On the other hand, I’ve seen a lot of harsh commentary suggesting that CoH deserves the uncaring wrath of The Invisible Hand, and that if people like me had put my money where my mouth is, instead of writing hand-wringing after-the-fact posts like this one, it would still be going strong. I don’t know about that, but I refuse to feel guilt for disloyalty; at the end of the day, these are businesses, not charities. Even a great game (and CoH was a great game) is not enough to hold me forever. Perhaps one day, only World of Warcraft will be left. If so, I’ll probably just potter along in that, but I’ll always have fond memories of the departed, including and especially City of Heroes.
Those memories are many and precious:
As my Ice/Ice Tanker, Tundra Templar, performing colossal and outrageous acts of tanking unmatched in any other MMO, holding the aggro of tens of enemies, keeping my team safe with near-perfect invulnerability, confidence and style.
As my Mind/Psi Dominator, Professor Perplexity, practicing utter crowd-control and leadership buffing, dictating the flow of incredible combats.
As my Peacebringer, Heliobreeze, shape-shifting between attacks in a hectic blinding display of fluid near-martial art, squid to lobster to human…
As my Dark/Dark Stalker, Anna Philaxis, invisibly bypassing entire maps and conducting surgical insta-kills on mission bosses with a fearsome efficiency.
As various characters, throwing out disruptive and hilarious Comedy Powers; Ice Patch, Levitate, that Peacebringer one that turns the whole screen white. And watching the comedy powers of others in return; Gravity Summon, Intangibility, Fulcrum Shift, Speed Boost…too many to list…
As a super jumper, bounding through canyons of skyscrapers in a true and proper city the likes of which I’ve rarely seen in any other MMO, a true and busy metropolis.
As a panicky alpine skier flailing wildly on tight snowy bends, as a gleeful trick-or-treater banging on doors and running away, and as one of many heroes and villains wailing on ridiculously powerful world bosses.

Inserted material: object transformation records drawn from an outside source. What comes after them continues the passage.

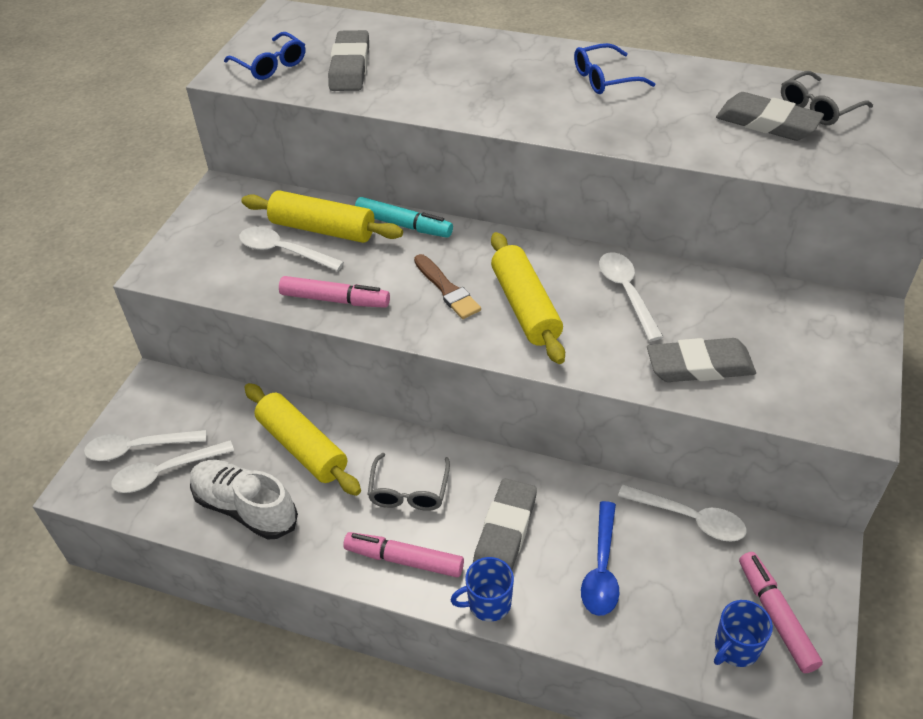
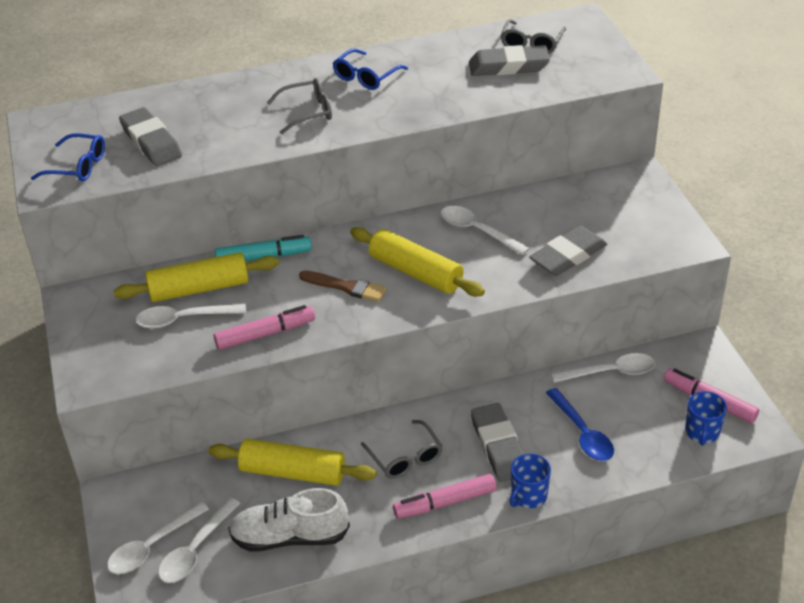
camera: 35 degrees left, 5 degrees down
(513, 92) = (307, 112): none -> grey glasses

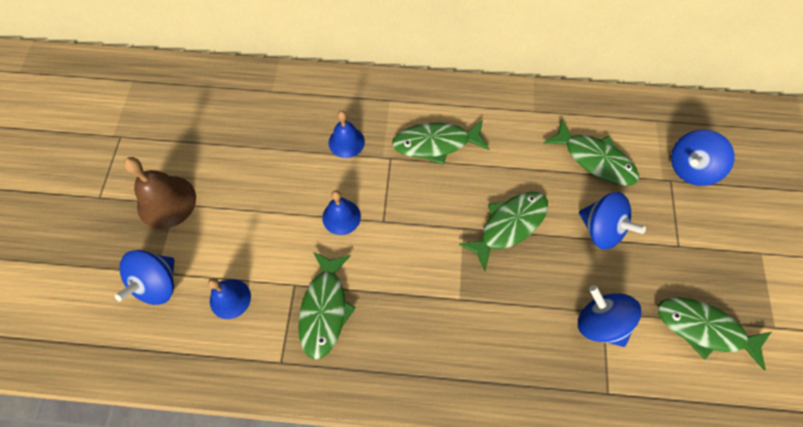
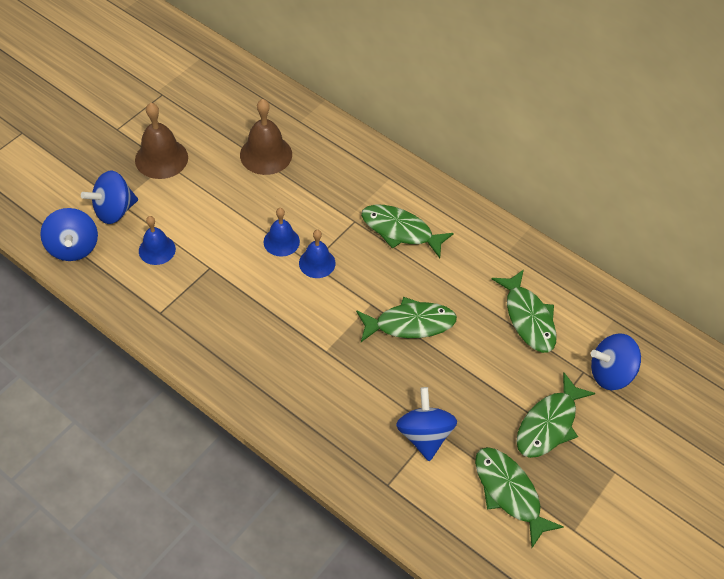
camera: 30 degrees right, 10 degrees down
(264, 140) = (266, 154): none -> brown bell
(324, 309) = (218, 297): green fish -> green fish (549, 424)
(346, 142) = (328, 190): blue bell -> blue bell (317, 263)
(601, 229) = (486, 371): blue spinning top -> blue spinning top (73, 247)

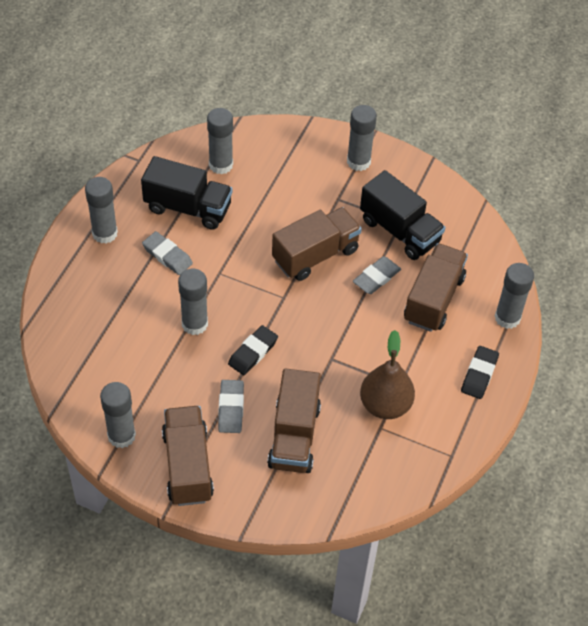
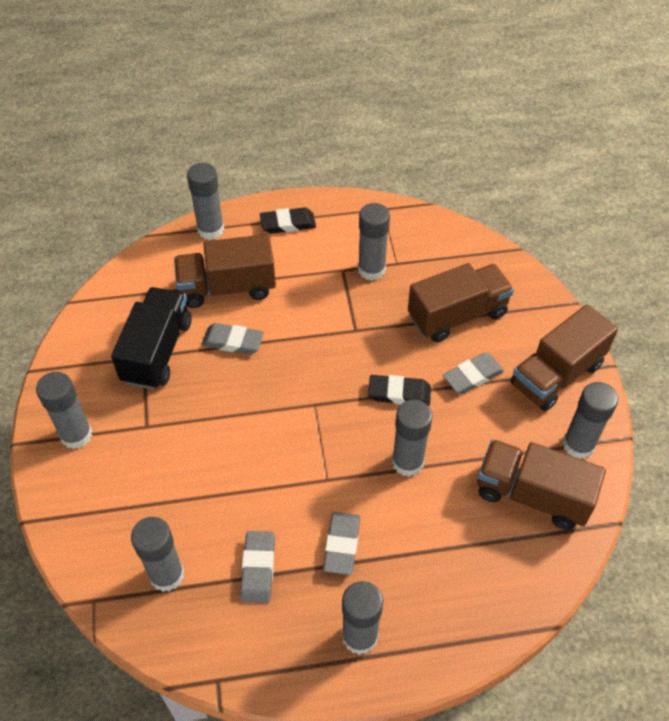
camera: 120 degrees left, 0 degrees up
(188, 208) = (258, 568): black truck -> grey eraser
(315, 255) = (240, 405): brown truck -> brown truck (532, 495)
(385, 405) = (371, 269): brown pear -> grey glue stick

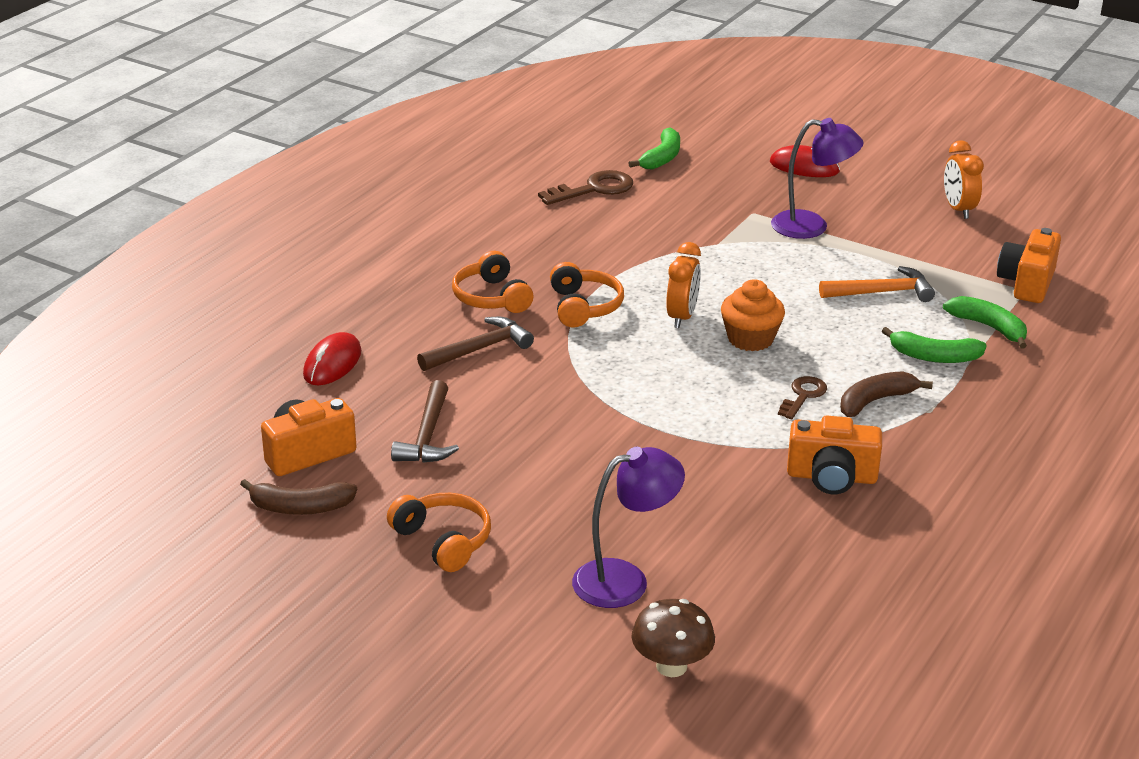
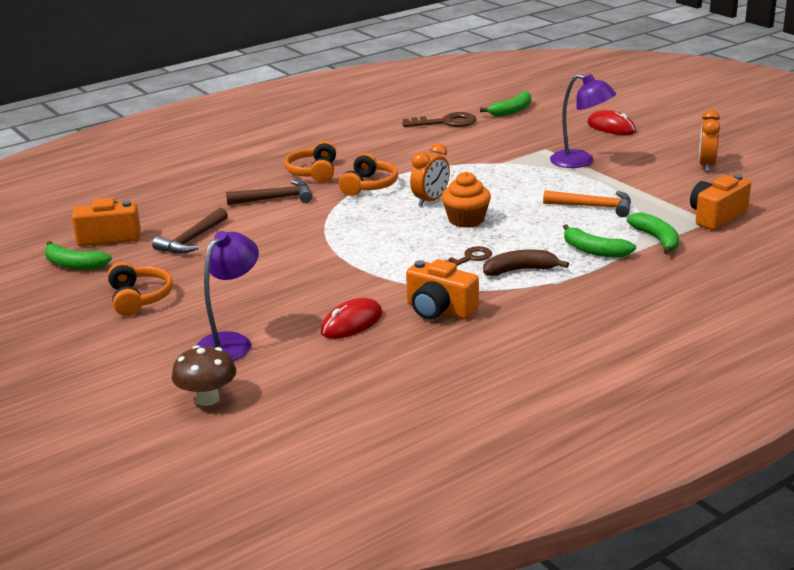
camera: 25 degrees right, 5 degrees down
(300, 507) = (74, 264): brown banana -> green banana
(332, 363) = (176, 193): red mouse -> red mouse (351, 323)
(625, 580) = (230, 342): purple lamp -> purple lamp turned 60 degrees counterclockwise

As a member of a team with some sterling folks, including Dr Toerag, Teppo, Bevis, Zoso, Melmoth, Welshtroll, Rachy, Ed, Sente and more. I ‘met’ most of these folks for the first time in City of Heroes. My heart goes out to them at what must be a difficult time. Interestingly, it was during these full-team manic crime-fighting sessions that I first found the courage to try gaming with Voice Chat, which I’d previously seen as a terrifying thing. You can’t get me off of Mumble nowadays.
All these moments are not going to be lost like tears in the rain, because they’ll stay with me forever. I’m not too fussed about saving City of Heroes – that kind of thing is rarely in our hands at this stage, and I think I’d said my own goodbyes some months ago. Everything has its time, and I don’t regret a moment spent in Paragon City, a rare place that wasn’t afraid to let everyone be special and everyone be super…
Farewell City of Heroes, and thanks for everything.